Medineli Müslümanlar, bunlarla da kalmadılar; Re­sû­lul­lah’­ın huzuruna çı­karak, fedakârlıklarını gösteren şu teklifte bulundular:
“Yâ Re­sû­lal­lah! Hurmalıklarımızı da, muhacir kardeşle­rimizle aramızda bö­lüştür!”
Ancak muhacirler, o âna kadar ziraatle meşgul olmamışlardı. Ziraat işlerini pek bilmiyorlardı. Bunun için Pey­gam­be­ri­miz, muhacirler nâmına ensarın bu teklifini ka­bul etmedi.
Fakat Medineli Müslümanlar, buna da bir çare buldular. Ziraatten anlama­yan muhacir Müslümanlar, sadece tımar ve sulama işlerini yapacaklar, onlar da ekip biçeceklerdi. Sonunda çıkan mah­sûl ortadan pay edilecekti. Resûl-i Ek­rem Efendimiz bu teklife râ­zı oldu.[4]
Tarih, birçok göçe şahit olmuştur. Ama böylesine manalı, böylesine ulvî bir hicreti, dışarıdan gelenle yerlileri arasında böylesine birbirlerine can-ü gönül­den sarılma, birbirleriyle muhabbetle kaynaşma, birbirleriyle samimiyetle ku­caklaşmayı o âna kadar görmüş değildi; bir daha da göremeyecektir! Bu sa­mimi kaynaşmadan muazzam bir kuvvet doğuyordu; öylesine bir kuvvet ki kısa zamanda bütün Arabistan, her şeyiyle onlara boyun eğmek mecburiye­tinde kalacaktı.
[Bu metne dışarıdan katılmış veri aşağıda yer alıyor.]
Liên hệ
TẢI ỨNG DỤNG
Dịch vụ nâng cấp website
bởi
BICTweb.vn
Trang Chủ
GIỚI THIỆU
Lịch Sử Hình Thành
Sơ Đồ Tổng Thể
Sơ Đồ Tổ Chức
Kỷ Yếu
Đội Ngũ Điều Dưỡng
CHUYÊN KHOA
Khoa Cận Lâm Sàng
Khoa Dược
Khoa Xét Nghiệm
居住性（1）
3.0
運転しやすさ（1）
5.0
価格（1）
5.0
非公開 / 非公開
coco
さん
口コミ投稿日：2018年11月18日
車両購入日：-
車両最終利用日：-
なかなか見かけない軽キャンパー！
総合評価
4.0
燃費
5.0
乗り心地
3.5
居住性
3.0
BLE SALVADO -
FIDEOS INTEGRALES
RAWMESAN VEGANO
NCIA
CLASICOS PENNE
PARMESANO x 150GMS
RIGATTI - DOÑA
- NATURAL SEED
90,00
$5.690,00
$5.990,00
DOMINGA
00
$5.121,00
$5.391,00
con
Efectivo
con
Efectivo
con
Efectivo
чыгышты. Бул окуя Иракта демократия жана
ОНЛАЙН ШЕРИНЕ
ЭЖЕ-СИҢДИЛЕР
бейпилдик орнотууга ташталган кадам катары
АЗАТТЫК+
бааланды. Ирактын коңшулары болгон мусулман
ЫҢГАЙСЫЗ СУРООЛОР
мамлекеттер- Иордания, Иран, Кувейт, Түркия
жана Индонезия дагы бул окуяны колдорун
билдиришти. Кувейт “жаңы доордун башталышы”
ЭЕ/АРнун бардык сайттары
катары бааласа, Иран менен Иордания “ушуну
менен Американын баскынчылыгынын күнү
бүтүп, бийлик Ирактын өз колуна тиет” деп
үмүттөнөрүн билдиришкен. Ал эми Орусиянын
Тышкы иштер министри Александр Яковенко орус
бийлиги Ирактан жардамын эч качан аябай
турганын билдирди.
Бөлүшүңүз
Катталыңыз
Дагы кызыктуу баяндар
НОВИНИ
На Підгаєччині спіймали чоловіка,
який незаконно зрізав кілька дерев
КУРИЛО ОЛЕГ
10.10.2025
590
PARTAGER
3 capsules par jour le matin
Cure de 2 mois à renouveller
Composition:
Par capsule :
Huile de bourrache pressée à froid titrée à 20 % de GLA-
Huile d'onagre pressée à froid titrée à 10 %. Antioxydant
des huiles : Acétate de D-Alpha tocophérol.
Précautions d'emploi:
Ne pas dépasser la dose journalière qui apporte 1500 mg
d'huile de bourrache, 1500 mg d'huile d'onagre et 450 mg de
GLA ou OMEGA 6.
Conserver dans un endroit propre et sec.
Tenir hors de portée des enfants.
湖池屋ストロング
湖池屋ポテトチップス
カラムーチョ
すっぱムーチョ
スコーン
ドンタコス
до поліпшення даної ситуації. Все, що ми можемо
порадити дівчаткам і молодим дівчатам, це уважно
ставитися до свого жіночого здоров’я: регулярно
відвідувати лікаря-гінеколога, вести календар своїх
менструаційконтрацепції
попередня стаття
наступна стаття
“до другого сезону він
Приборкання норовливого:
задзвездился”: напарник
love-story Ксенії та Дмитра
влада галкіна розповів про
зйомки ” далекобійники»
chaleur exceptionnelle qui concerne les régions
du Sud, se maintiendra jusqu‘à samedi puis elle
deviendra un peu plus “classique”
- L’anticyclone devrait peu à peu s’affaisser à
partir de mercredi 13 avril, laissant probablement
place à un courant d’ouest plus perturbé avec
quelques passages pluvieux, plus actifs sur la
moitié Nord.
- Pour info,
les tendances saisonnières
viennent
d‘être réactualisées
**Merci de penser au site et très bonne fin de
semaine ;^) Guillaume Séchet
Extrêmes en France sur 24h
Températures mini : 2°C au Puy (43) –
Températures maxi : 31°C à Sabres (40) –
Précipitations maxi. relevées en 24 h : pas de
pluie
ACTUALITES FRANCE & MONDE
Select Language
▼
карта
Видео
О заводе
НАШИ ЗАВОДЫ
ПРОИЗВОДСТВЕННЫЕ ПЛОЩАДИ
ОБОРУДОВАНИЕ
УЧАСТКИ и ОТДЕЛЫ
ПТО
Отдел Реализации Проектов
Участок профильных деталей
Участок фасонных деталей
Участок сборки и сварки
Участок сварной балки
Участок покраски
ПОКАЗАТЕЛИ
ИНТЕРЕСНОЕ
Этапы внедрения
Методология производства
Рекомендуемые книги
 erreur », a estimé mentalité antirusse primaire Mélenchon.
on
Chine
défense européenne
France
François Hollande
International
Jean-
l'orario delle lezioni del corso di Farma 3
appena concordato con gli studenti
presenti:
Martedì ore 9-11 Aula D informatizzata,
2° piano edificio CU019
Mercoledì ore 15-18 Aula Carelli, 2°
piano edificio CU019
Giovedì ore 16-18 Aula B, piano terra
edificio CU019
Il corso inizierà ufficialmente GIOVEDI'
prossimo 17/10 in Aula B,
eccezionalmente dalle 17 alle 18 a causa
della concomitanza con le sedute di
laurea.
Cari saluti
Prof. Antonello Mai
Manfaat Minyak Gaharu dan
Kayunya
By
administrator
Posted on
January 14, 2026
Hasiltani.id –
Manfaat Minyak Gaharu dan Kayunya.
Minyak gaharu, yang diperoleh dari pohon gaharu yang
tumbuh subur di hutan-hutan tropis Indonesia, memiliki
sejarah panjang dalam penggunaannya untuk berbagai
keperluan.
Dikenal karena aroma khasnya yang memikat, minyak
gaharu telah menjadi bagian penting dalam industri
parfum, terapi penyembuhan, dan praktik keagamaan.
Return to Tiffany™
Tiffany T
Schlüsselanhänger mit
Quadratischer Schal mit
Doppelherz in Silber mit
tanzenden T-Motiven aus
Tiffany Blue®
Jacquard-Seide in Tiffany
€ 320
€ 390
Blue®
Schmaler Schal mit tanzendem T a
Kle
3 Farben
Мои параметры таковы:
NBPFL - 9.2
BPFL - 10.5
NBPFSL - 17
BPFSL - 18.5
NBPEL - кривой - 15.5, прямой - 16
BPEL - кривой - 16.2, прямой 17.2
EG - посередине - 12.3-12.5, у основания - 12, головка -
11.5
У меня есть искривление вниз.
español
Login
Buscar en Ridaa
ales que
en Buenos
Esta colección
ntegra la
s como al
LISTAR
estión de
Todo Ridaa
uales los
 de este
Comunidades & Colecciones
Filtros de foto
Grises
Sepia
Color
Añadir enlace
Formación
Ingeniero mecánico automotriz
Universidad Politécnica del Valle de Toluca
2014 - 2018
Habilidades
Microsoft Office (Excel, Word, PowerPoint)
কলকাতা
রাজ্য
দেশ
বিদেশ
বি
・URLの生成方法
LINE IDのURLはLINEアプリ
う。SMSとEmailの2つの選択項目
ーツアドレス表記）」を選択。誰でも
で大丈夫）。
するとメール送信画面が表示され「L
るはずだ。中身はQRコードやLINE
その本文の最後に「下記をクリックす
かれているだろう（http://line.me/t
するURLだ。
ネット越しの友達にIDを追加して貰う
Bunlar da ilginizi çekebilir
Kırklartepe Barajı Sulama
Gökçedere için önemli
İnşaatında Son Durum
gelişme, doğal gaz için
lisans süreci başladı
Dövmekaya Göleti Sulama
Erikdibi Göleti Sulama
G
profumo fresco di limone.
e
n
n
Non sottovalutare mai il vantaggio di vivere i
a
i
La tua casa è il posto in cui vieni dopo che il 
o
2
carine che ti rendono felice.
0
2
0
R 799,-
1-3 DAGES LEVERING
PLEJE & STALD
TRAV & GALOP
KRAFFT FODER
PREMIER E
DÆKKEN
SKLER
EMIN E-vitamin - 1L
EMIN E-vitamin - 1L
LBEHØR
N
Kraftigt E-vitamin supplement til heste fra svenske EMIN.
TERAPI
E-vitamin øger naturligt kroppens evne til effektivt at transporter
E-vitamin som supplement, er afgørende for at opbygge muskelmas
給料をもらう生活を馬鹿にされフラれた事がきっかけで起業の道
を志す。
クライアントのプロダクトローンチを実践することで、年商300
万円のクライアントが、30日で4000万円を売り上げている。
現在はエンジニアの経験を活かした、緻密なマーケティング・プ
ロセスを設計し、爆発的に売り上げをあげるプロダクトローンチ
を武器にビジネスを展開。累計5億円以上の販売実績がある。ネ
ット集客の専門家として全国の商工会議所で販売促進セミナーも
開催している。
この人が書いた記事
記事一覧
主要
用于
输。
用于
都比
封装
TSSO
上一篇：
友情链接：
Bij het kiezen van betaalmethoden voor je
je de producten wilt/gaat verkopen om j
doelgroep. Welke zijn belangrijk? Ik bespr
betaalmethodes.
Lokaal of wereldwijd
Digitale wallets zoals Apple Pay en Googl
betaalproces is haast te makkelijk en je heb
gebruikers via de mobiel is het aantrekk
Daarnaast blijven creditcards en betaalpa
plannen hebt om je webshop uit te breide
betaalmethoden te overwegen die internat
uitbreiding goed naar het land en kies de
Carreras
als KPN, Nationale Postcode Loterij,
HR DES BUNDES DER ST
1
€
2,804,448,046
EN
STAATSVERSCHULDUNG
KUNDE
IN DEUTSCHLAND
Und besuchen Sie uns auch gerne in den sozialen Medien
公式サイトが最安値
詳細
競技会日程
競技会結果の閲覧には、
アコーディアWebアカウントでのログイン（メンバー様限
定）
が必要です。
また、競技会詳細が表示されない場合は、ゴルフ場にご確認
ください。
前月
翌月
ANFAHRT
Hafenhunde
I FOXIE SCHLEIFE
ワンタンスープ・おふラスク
Muhacirlerin Boş Durmaması

Muhacirler, “Ensar kardeşlerimiz, bize mal mülk verdi, iaşemizi temin etti” diyerek boş oturmuyorlardı. Bu, imanlarından gelen gayrete zıttı. Her biri elin­den gelen gayreti göstererek, mümkün oldukça kimseye yük olmamaya çalışı­yordu.
Bunun en canlı örneği, Sa’d b. Rebî’in yaptığı teklife, cennetle müjdelenen on sahabeden biri olan Abdurrahman b. Avf’ın verdiği ce­vaptır.
Resûl-i Ekrem tarafından birbirlerine kardeş tayin edilen Sa’d b. Rebî’, Ab­durrahman b. Avf’a, “Ben, mal cihetiyle Medineli Müslümanların en zengi­ni­yim. Malımın yarısı­nı sana ayırdım!” demişti.
Büyük sahabe Abdurrahman b. Avf’ın verdiği cevap, yapılan teklif kadar ibretliydi: “Allah, sana malını hayırlı kılsın! Benim onlara ihtiyacım yok. Bana yapacağın en büyük iyilik, içinde alış veriş yaptığınız çarşının yolunu gös­ter­mendir.”[5]
Ertesi sabah, Kaynuka çarşısına götürülen Hz. Abdurrahman b. Avf, yağ, peynir gibi şeyler alıp satarak ticarete başladı. Resûl-i Ekrem’in, “malının ço­ğalması ve bereketlenmesi” hususundaki duasına da mazhar olduğundan, çok geçmeden epeyce bir kazanç elde etti ve kısa zamanda Me­dine’nin sayılı tüc­carları arasında yer aldı. Şöyle derdi:
“Taşa uzansam, altında ya altın ya da gümüşe rastladığımı görürüm!”[6]
Resûl-i Ekrem Efendimizin duası bereketiyle fazlaca servet elde eden Hz. Abdurrahman b. Avf, sadece bir defasında yedi yüz deveyi yükleriyle beraber “fî sebilillah” tasad­duk etmişti.
Hz. Abdurrahman gibi birçok Mekkeli Müslüman, Medine’de kendilerine gö­re birer iş bulmuşlar ve kendi ellerinin emeğiyle saadet içinde geçiniyor­lar­dı.

Ebû Hüreyre’nin İfadesi

Mekkeli Müslümanların, Medineli Müslümanlara yük olmayıp, alınlarının teriyle rızıklarını temin ettiklerini, Hz. Ebû Hüreyre’nin ifadelerinden de anlı­yo­ruz.
Bir gün, kendisine, “nasıl olup da diğer sahabelerden çok daha fazla hadis rivayet ettiği” sorulduğunda, meselemize ışık tutan şu cevabı vermişti:
“Medineli Müslümanlar çiftiyle çubuğuyla, muhacirler de çarşı pazarda alış verişle uğraşırken ben, Re­sû­lul­lah’ın yanından ayrılmıyordum. Onun söyle­diklerini dinleyip ezberliyor­dum. Onun duasını almıştım.”[7]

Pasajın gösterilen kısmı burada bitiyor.